Britain's TB Hits 10-Year High



October 22, 2002
By Maxine Frith, Health Correspondent, Evening Standard

A new alert has been raised over the tuberculosis crisis gripping London.

A senior government adviser today calls for the return of the sanatorium in which carriers are isolated in a bid to control the spread of the disease.

Rates of TB in some London boroughs are now at Third World proportions and cases of its more dangerous drug-resistant form are increasing, the head of Britain's TB unit warned. Professor Francis Drobniewski said the disease is also spreading from poverty-stricken areas to more middle-class ones.

He put this down to a small minority of patients who are refusing treatment and going on to infect other members of the public. Rates of the disease are at a 10-year high. Last year there were 6,838 cases in England and Wales and more than 3,000 of those were in London.

At a conference organised by the British Medical Association to discuss London's TB crisis on Thursday, Professor Drobniewski will make the controversial proposal that patients who persistently refuse treatment should be forcibly detained in secure units.

He will also call for the return of sanatoriums to treat other vulnerable sufferers - such as the homeless - in isolation. He will suggest a system of small units with private grounds where patients could receive treatment for up to six months without coming into contact with healthy people.

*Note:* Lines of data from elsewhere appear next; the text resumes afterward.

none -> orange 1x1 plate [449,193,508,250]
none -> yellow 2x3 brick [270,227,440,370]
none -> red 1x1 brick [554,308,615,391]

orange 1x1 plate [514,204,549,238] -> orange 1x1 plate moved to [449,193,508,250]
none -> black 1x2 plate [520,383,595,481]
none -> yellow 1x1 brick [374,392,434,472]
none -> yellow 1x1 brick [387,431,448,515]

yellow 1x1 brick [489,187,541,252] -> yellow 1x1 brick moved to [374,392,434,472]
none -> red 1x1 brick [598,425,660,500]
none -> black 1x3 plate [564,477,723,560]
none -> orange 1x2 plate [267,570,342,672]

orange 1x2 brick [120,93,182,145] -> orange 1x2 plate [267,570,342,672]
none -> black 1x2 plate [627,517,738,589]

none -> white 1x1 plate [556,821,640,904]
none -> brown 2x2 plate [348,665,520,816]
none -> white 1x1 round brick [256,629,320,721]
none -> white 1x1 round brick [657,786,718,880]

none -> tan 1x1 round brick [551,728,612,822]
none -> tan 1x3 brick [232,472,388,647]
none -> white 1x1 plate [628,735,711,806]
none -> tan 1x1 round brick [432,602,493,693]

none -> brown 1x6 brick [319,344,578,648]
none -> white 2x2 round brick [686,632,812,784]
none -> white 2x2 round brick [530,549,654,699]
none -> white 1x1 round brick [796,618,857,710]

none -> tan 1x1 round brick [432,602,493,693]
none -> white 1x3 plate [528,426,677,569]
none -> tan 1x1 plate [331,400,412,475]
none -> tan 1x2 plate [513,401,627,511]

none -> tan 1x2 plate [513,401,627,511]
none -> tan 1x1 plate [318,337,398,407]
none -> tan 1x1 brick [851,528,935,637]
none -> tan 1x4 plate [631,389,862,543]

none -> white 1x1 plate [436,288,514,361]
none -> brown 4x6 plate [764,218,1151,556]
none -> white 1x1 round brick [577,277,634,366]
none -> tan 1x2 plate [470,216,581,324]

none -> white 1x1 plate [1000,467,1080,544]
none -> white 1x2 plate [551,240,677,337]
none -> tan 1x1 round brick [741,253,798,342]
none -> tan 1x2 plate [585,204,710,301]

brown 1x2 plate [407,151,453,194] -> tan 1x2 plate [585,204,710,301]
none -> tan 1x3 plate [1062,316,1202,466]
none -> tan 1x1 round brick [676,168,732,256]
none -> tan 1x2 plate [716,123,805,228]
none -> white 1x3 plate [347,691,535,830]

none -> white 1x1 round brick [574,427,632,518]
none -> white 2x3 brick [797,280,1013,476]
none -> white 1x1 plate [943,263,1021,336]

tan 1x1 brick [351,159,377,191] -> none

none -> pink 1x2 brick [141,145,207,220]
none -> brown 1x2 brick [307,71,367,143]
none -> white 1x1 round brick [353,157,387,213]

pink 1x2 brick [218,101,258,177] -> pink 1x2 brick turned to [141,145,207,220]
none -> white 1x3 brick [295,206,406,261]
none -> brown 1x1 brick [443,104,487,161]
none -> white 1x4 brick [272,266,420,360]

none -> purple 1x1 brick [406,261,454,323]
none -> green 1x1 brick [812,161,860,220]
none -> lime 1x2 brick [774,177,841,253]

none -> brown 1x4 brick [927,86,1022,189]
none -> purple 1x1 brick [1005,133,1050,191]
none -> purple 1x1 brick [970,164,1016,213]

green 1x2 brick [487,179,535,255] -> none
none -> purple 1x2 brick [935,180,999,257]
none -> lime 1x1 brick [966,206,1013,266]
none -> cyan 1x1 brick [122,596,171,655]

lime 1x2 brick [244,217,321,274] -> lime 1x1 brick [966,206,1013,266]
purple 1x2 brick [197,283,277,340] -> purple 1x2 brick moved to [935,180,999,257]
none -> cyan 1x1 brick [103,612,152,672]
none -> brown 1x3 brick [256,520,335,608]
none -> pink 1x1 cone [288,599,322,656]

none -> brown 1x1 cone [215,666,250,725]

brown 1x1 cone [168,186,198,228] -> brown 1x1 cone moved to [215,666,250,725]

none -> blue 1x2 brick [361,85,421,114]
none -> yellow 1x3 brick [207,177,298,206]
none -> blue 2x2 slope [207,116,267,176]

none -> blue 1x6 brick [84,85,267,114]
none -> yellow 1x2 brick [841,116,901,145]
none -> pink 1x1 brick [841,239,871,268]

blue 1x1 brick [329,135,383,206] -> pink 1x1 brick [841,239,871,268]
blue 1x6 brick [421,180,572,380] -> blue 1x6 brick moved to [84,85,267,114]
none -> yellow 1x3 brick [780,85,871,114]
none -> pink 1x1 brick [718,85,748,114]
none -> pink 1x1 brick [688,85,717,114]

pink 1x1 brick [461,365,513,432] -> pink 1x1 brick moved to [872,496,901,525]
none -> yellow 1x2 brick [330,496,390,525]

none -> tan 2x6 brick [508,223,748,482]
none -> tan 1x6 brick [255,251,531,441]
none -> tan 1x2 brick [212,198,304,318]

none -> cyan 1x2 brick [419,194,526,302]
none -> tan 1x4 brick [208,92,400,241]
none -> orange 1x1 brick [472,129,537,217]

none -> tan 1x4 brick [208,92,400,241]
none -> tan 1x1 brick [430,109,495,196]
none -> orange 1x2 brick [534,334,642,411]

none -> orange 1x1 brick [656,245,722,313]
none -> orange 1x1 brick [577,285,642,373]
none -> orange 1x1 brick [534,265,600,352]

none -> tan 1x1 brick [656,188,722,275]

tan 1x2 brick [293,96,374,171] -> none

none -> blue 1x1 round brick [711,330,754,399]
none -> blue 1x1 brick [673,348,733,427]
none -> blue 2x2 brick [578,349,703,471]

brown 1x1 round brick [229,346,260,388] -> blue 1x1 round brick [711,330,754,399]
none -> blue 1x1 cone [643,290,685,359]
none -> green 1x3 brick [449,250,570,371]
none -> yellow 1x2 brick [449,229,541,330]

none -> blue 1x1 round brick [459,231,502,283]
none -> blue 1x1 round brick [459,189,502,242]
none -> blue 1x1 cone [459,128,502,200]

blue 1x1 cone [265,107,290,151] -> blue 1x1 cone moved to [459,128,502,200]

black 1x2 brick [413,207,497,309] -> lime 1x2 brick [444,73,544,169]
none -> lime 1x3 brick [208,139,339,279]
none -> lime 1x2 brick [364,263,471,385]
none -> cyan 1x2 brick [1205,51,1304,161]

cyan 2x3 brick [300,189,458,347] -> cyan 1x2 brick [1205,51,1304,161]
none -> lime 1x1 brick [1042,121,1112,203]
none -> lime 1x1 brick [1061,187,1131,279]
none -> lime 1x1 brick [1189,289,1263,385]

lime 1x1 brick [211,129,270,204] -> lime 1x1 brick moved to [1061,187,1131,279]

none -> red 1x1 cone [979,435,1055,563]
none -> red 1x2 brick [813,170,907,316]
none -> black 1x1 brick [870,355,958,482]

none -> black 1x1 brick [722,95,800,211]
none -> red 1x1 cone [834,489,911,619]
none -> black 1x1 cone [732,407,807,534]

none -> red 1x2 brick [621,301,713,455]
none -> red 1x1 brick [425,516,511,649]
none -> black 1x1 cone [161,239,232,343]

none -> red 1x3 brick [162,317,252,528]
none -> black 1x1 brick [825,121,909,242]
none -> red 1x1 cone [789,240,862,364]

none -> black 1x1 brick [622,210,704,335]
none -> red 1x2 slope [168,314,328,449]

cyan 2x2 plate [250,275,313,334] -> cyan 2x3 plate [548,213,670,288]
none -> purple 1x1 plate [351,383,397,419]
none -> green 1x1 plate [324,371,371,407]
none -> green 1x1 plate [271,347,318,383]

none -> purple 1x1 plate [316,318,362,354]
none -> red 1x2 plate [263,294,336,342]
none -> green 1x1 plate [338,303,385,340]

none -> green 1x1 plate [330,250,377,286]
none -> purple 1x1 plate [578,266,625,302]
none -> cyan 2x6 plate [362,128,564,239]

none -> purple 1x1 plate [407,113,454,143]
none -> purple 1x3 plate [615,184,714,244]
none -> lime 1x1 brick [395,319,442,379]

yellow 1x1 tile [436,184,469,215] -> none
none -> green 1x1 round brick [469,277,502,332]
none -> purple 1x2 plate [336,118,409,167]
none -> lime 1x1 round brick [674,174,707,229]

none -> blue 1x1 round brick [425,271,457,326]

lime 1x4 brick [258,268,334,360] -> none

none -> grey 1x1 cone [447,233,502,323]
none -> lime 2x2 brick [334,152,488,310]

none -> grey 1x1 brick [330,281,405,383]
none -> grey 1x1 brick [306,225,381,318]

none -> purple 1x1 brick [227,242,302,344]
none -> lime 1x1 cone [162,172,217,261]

The image of the TB sanatorium is associated with the Forties and Fifties when more than 50,000 people a year suffered the disease.

Professor Drobniewski is a director of the Public Health Laboratory Service's specialist unit on TB and a consultant at King's College Hospital in Camberwell. He told the Evening Standard: "Tuberculosis is now a major cause for concern in London.

"Half of all the country's cases are in the capital and at the moment we simply do not have the resources or the systems in place to address the issue properly.

"Doctors and the public need to realise that this is not a disease of the past, or limited to those in poverty, I am now seeing rising numbers of affluent, middle class people who have TB.

"These are people who normally should not get it, but because of its prevalence in the community, they are being infected. They are catching it from people they sit next to in a cafÈ, or on a Tube train or in the course of their work."

He added: "Fifty years ago, your granny would have diagnosed someone on the street with TB because it was known about. Now, we have a problem that doctors and the public are not aware of it. A GP may think about TB if they see someone from Africa who is coughing, but if a white banker comes in it does not spring to mind.

"So these people are not being picked up and diagnosis, and therefore treatment, is being delayed."

Cases of the disease in hotspot boroughs such as Newham are now running at 200 per 100,000 of the population - higher than the rates in India. Nearly 400 people died from TB in 1998, the last year for which figures are available. Experts are worried that with rising cases of the drugresistant form, the death rate is inevitably going to rise.

While most patients can be treated with a six-month course of drugs, there are increasing concerns about people who are not sticking to the treatment.

Drug addicts and the homeless are particularly at risk from TB, but Professor Drobniewski said these are the people who can be hardest to treat.

He said: "They may start on the treatment but then they feel better and do not finish the course. This is encouraging the spread of drug-resistant TB and also means that those people are still infected, and passing on the infection to other people.

"We need to balance the rights of the individual against the interests of the public's health, and I would always err on the side of the individual.

"But some people have chaotic lives and they may benefit from choosing to go into a sanatorium where they will get food, shelter and treatment.

"For the small minority of people who refuse all treatment options, it may be that we need to have a way of detaining them in a similar way to the Mental Health Act.

"We would not force treatment on them, but they could be detained in secure units to prevent them from infecting other people."

New York introduced a similar detention system to control a TB epidemic in the 1980s. People who did not take their medicine are now detained at a hospital on Roosevelt Island, in the middle of the East River. Goldwater Hospital has treated tuberculosis since the 1930s, but the secure unit was set up in 1993, when a TB epidemic threaten to spill out of a circle of homeless and drug addicts and ravage the wider population.

In the Nineties, new drug-resistant strains of the disease meant that almost 15 per cent of all cases of TB in the United States were in New York. Many of those infected were also suffering from Aids or suffered from mental illnesses that made them difficult to treat voluntarily.

New laws meant that anyone who refused to accept treatment on the island could be forced to do so and, if necessary, be put in total isolation. The plan proved successful beyond the expectations of the authorities, with the unit discharging its last patient in 2001 after once numbering nearly.